Stored entries:
• • • • • • •

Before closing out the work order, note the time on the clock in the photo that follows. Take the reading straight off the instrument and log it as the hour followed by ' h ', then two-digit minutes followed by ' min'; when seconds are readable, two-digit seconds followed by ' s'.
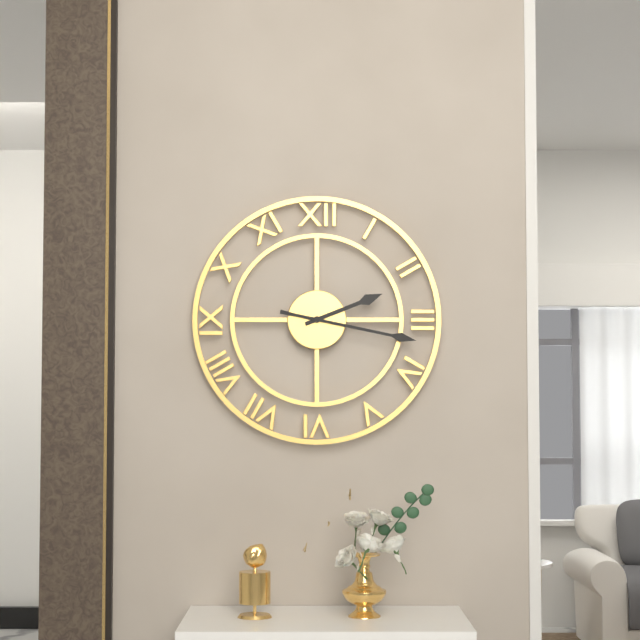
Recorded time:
2 h 17 min
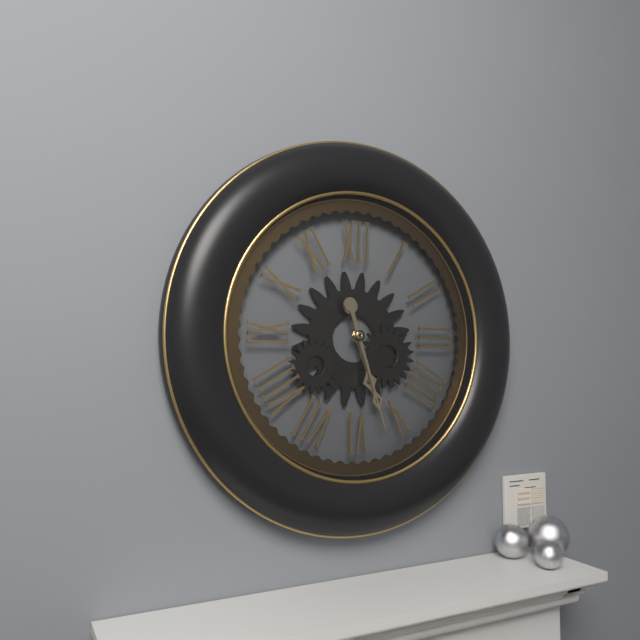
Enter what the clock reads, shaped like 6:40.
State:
5:27
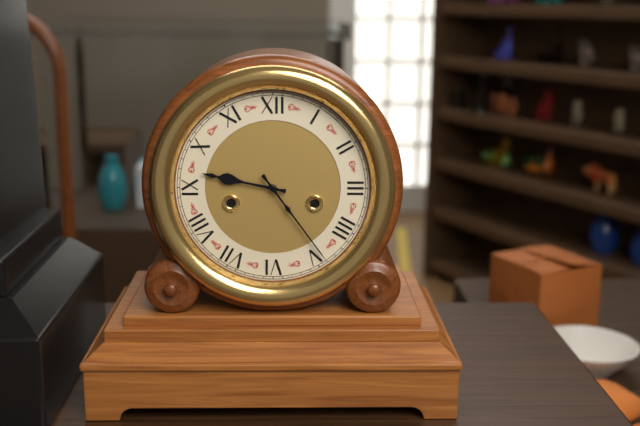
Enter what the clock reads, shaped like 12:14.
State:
9:24
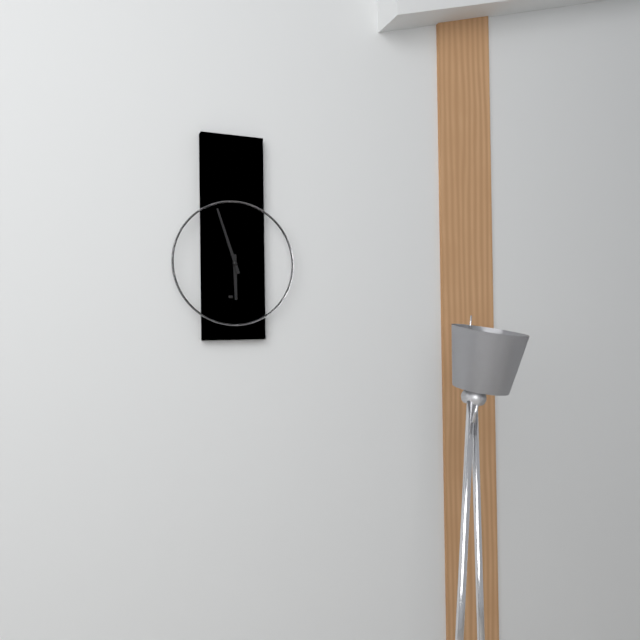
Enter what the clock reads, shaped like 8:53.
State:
5:57
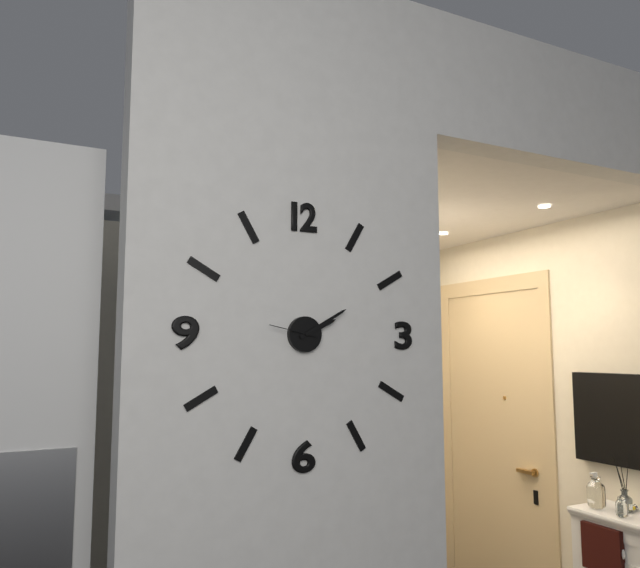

• • • • • • •

PROBLEM TO WORK ON: Please transcribe the lines above word for word, beginning with the line that contains "Enter what the clock reads, shaped like 12:14." and continuing through the last line, with the pictures left out.

RIGHT ANSWER:
Enter what the clock reads, shaped like 12:14.
State:
9:24
Enter what the clock reads, shaped like 8:53.
State:
5:57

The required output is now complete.